Les chansons (et arrangements des reprises) de ses premiers albums sont essentiellement à base d’instruments électroniques (ordinateurs, samplers, sequencers, synthés…), dans le genre new-wave qui a émergé au début des années 1980.

Après le succès de Eisbär (avec le groupe Grauzone) en Allemagne, il se fait connaître en France avec l’album ‘Les chansons bleues’ (1983), succès d’estime qui est suivi d’un premier tube ‘Two people in a room’ (album ‘I tell this night’ 1985) et de ‘Combien de temps’ (album ‘Silence’ 1987) composé avec Corinne Dacla.

Le succès d’estime et le noyau de fans sont déjà au rendez-vous mais le succès populaire et la reconnaissance « officielle » naissent vraiment de la rencontre entre Stephan Eicher et le romancier Philippe Djian, de leur amitié complice et de leur collaboration fructueuse. Ce dernier écrira en effet les textes de toutes les chansons françaises d’Eicher dès l’album My place’ en 1989 dont entre autres : ‘Déjeuner en paix’, ‘Pas d’ami comme toi’, Des hauts des bas’, etc.
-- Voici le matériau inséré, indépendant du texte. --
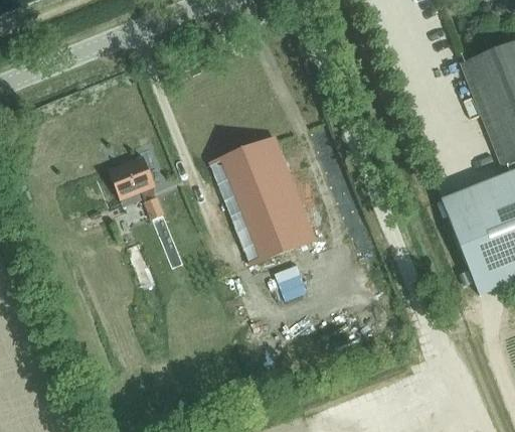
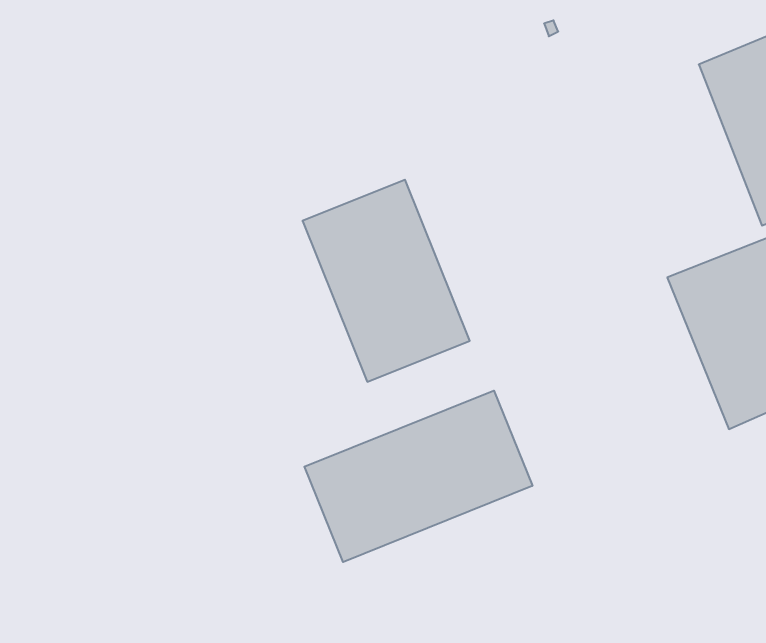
building: [109,155,162,217] -> none
building: none -> [304,391,532,562]

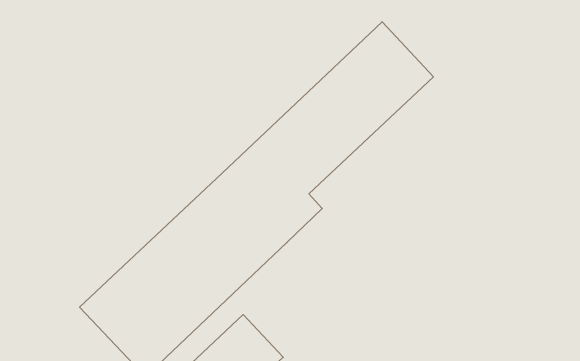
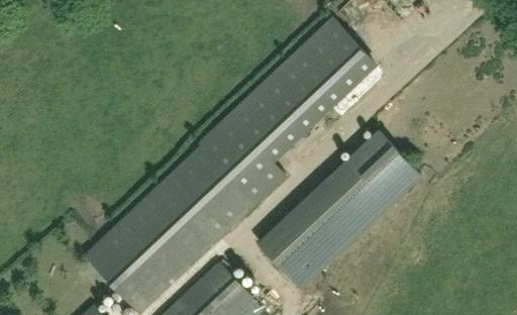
building: none -> [257,130,422,291]

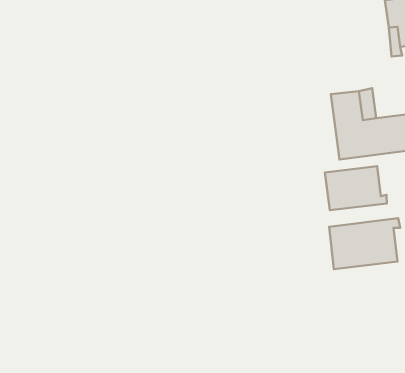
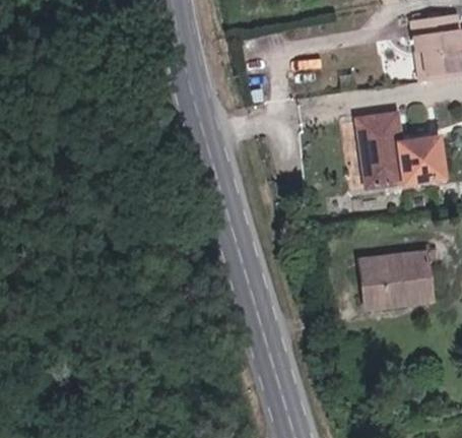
building: [325,166,387,210] -> none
L’artiste rock étoffe son univers musical et a désormais recours à des instruments de musique acoustique classiques (guitare, piano, etc.) parfois méconnus (tel le cymbalum, instrument à cordes frappées) sur l’abum ‘Engelberg’ ou même très anciens (le cromorne par exemple, instrument à vent à anche double et corps recourbé) sur l’album ‘Carcassonne’, et enregistre non plus en studio mais dans des hôtels qui l’accueillent plus chaleureusement.

Associant instruments traditionnels et sons et des rythmes modernes, il affirme une singularité musicale incontestable, bel hommage à un maître respecté : Moondog.

Après l’été 1994, durant lequel il donne 114 concerts, Stephan Eicher sort son premier album live ‘Non ci badar, guarda e passa’ accompagné d’une vidéo ‘guarda e passa’, sur lesquels on trouve bien sûr, les séquences live attendues, mais aussi des moments volés dans le car, les hôtels, les bars aux concerts improvisés, les quais de gare, les après concert… C’est un aperçu intimiste de l’ambiance exaltante, exubérante, glorieuse mais épuisante de cette tournée.

L’électronique album ’1000 vies’ qui suit, en 1996, déconcerte une part du public qui ne reconnaît plus dans la tournée ‘Backstage Concerto’ le Stephan Eicher qu’il a connu, mais le très réussi album ‘Louanges’ les réconcilie largement en 1999.

L’an 2001 voit la sortie d’un best of intitulé ‘Hotel*S’ complété dans sa version luxe, d’un CD comportant des chansons inédites, des versions oubliées ou inattendues.

En 2002, il compose en collaboration avec le violoncelliste Jean-Philippe Audin et le pianiste Achim Meier, la musique du film ‘Monsieur N.’ d’Antoine de Caunes. Il chante avec I Muvrini (‘un sonu pe campa’ – album Umani), Patricia Kaas (‘on pourrait’ de J.J. Goldman), la chanteuse québécoise Claire Pelletier (Ce que tu donnes), compose pour Johnny Hallyday ‘Ne reviens pas’ et trouve enfin le temps d’enregistrer en 2003 ‘Taxi Europa’, qui est décliné sous forme d’un cd normal, d’un Cd live et de deux DVD, l’un retraçant la genèse de ‘Taxi Europa’, le second reprenant principalement le concert donné à l’Ancienne Belgique à Bruxelles, dans le cadre du ‘Tour Taxi Europa’, où Stephan Eicher se met en scène sur grand écran.

Après une tournée quasi confidentielle, ‘projet solo’ où il joue en acoustique seul sur scène au milieu de ses machines, il présente au Blueballs Festival de Lucerne et en Corse quelques titres de son prochain disque qui devrait sortir au printemps 2007 sous le label Barclay.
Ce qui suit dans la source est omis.